• _TASK_: Find every line in the records below that contains "have", and copy it.

DATA SHOWN: Begin

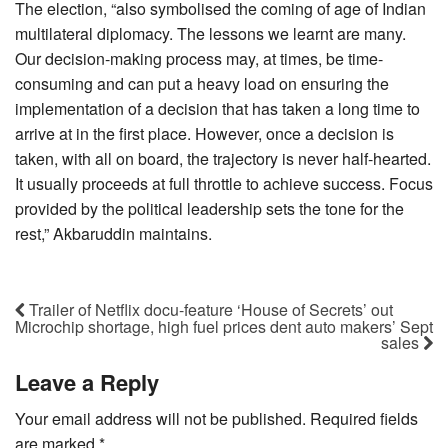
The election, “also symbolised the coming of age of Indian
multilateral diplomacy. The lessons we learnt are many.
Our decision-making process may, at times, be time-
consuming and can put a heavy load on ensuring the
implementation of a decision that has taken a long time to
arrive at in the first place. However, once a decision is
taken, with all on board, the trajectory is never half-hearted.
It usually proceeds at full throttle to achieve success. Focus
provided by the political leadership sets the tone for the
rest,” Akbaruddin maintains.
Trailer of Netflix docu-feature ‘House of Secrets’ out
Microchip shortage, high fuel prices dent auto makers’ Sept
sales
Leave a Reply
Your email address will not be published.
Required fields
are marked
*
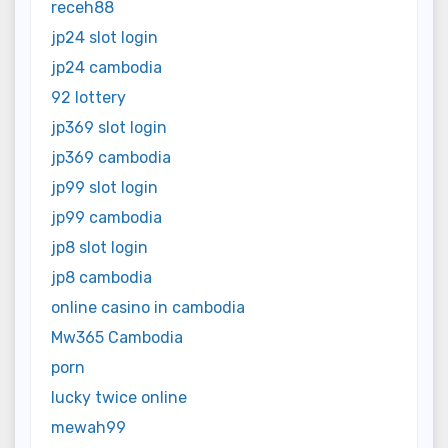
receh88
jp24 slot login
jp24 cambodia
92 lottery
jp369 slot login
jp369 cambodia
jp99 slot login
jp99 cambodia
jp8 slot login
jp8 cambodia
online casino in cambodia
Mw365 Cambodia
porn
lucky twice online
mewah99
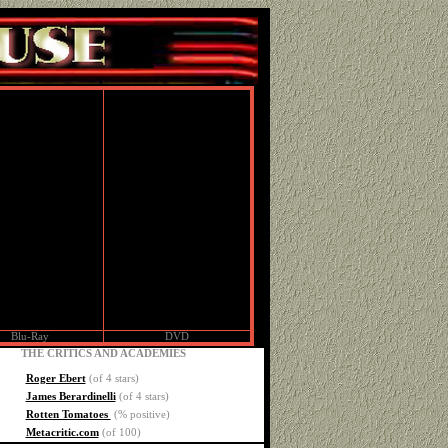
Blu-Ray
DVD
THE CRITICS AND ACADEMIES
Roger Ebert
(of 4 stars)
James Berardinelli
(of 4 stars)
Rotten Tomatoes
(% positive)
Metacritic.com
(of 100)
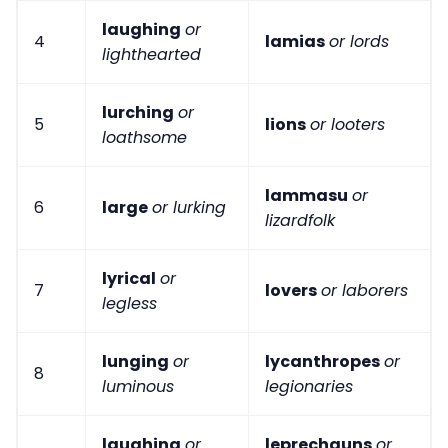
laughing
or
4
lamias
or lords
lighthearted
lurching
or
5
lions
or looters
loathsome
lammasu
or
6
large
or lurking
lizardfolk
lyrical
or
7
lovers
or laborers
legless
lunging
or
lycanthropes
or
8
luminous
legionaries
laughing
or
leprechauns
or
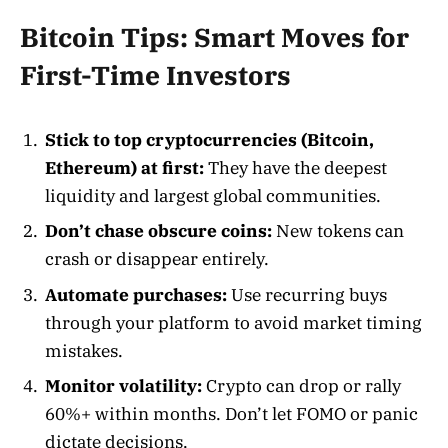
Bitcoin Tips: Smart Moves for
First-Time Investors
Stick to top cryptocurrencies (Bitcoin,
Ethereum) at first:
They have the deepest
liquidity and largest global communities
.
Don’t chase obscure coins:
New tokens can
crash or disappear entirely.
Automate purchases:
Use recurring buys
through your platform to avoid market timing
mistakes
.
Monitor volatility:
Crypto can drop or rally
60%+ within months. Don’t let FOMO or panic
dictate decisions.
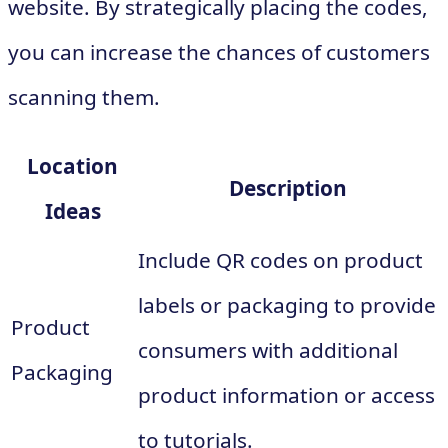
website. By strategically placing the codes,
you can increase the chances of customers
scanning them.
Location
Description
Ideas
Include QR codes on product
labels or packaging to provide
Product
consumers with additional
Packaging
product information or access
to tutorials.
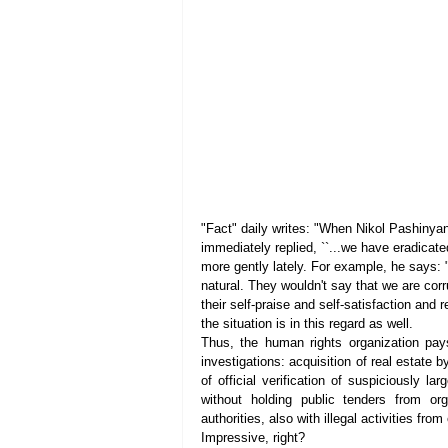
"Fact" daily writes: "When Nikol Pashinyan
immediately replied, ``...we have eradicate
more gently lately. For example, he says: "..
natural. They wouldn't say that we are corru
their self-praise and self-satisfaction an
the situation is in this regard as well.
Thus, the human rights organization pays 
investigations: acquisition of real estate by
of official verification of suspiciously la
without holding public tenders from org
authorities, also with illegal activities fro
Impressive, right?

DATA SHOWN: End
DATA SHOWN: Begin

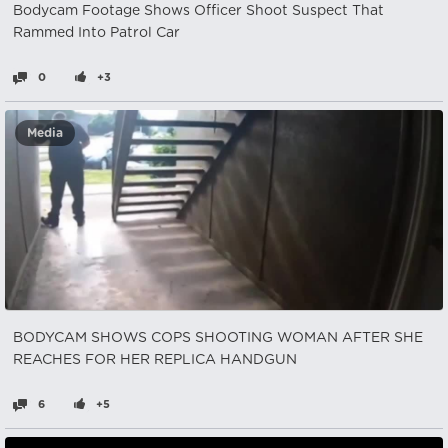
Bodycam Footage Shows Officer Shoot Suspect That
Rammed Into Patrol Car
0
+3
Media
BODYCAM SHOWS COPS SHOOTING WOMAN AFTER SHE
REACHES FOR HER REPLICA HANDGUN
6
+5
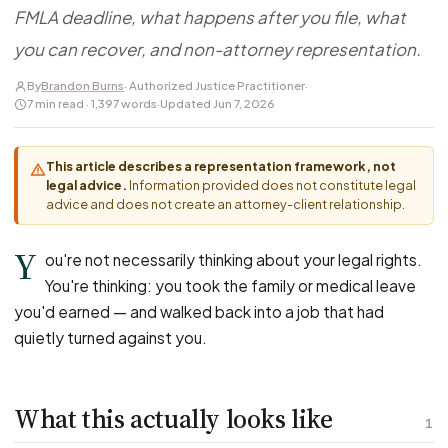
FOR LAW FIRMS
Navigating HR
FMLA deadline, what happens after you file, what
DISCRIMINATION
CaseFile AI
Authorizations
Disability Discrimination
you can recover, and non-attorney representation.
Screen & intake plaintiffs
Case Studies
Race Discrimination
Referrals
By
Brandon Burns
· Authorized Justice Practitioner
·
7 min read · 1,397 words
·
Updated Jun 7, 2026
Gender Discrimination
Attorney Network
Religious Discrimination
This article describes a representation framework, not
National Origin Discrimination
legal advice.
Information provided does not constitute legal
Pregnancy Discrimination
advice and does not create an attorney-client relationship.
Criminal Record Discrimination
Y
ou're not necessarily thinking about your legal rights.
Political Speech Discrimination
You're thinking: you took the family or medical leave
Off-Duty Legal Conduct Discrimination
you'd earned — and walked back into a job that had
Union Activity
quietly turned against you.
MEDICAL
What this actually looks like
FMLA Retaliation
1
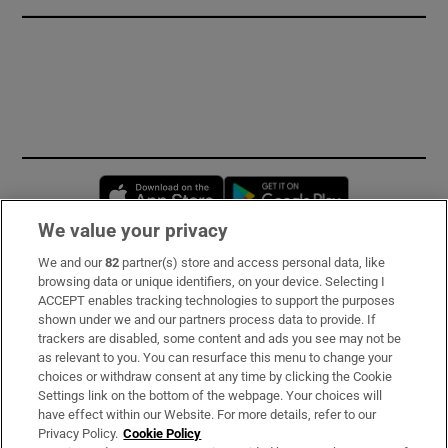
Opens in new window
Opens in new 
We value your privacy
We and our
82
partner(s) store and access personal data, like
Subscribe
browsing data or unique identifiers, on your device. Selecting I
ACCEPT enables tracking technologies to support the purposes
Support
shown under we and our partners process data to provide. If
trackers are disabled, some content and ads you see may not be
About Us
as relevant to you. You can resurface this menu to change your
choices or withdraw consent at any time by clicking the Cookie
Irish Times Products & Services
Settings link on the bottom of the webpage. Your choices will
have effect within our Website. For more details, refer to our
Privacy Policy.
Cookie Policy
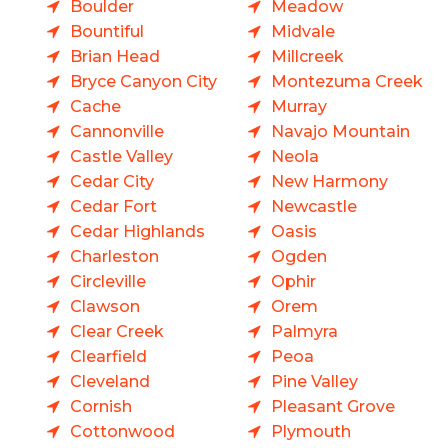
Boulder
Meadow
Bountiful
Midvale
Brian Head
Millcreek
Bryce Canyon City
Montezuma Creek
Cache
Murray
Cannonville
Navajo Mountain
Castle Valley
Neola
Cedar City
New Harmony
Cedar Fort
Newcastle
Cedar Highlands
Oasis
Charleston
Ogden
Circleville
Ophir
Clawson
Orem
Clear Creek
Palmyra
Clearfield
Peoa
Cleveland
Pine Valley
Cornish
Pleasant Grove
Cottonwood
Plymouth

DATA SHOWN: End
DATA SHOWN: Begin

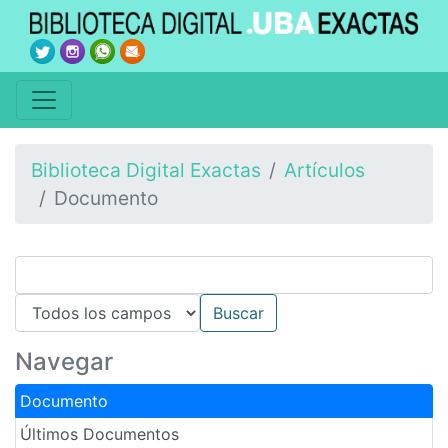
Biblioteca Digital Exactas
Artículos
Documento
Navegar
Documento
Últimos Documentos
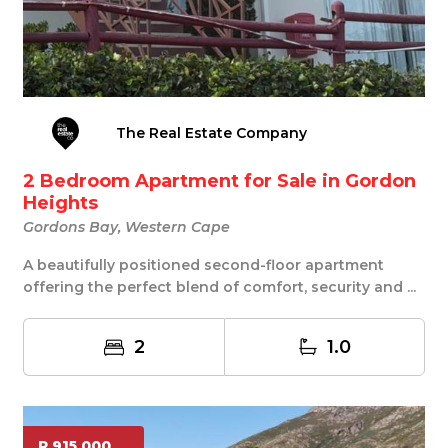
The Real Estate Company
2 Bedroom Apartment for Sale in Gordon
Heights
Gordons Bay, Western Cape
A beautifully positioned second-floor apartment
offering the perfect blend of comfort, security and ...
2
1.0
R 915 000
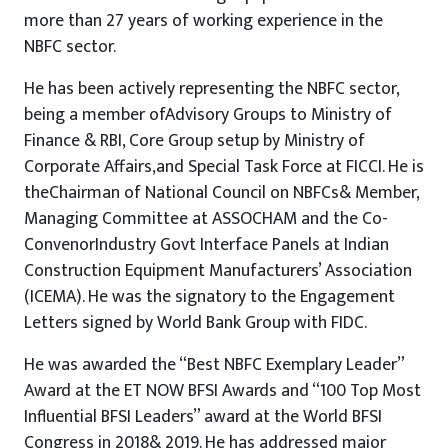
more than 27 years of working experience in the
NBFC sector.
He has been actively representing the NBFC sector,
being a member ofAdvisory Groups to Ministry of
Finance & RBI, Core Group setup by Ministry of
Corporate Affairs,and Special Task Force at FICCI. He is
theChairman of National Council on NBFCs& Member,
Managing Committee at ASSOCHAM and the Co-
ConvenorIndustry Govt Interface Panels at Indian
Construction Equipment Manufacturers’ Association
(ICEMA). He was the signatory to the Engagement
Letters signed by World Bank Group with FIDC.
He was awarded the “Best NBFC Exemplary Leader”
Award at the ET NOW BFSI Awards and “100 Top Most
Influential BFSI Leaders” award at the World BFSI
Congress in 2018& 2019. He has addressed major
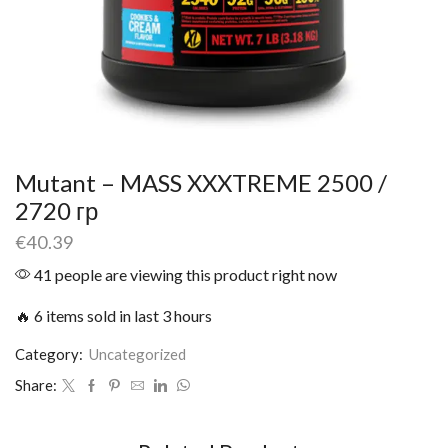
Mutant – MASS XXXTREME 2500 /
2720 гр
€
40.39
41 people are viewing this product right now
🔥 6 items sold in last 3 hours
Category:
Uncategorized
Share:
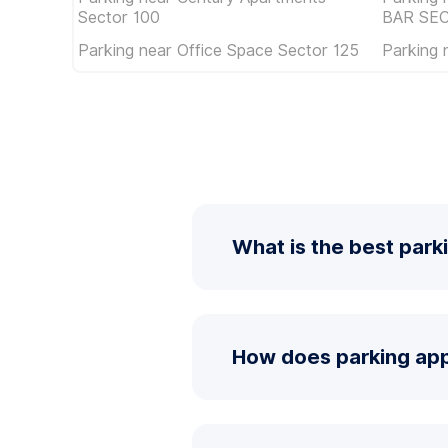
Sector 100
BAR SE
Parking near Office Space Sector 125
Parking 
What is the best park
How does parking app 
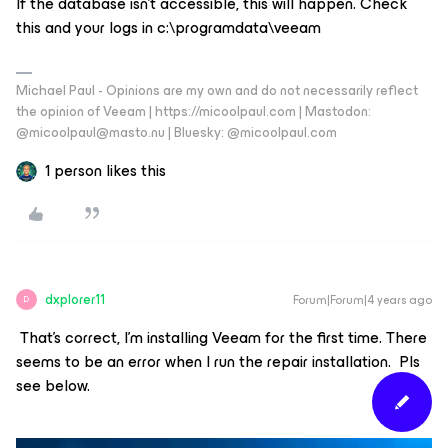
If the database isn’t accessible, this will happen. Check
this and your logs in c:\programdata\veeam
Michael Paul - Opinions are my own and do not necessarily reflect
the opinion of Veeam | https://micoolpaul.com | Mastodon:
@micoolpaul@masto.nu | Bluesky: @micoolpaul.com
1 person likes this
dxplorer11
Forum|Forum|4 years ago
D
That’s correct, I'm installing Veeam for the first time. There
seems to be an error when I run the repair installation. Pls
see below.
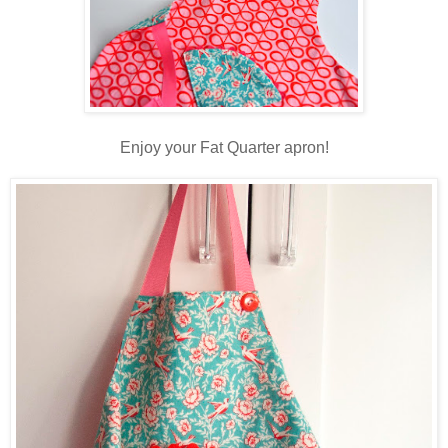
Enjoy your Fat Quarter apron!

DATA SHOWN: End

• _RESULT_:
They have the deepest
immediately replied, ``...we have eradicate
have effect within our Website. For more details, refer to our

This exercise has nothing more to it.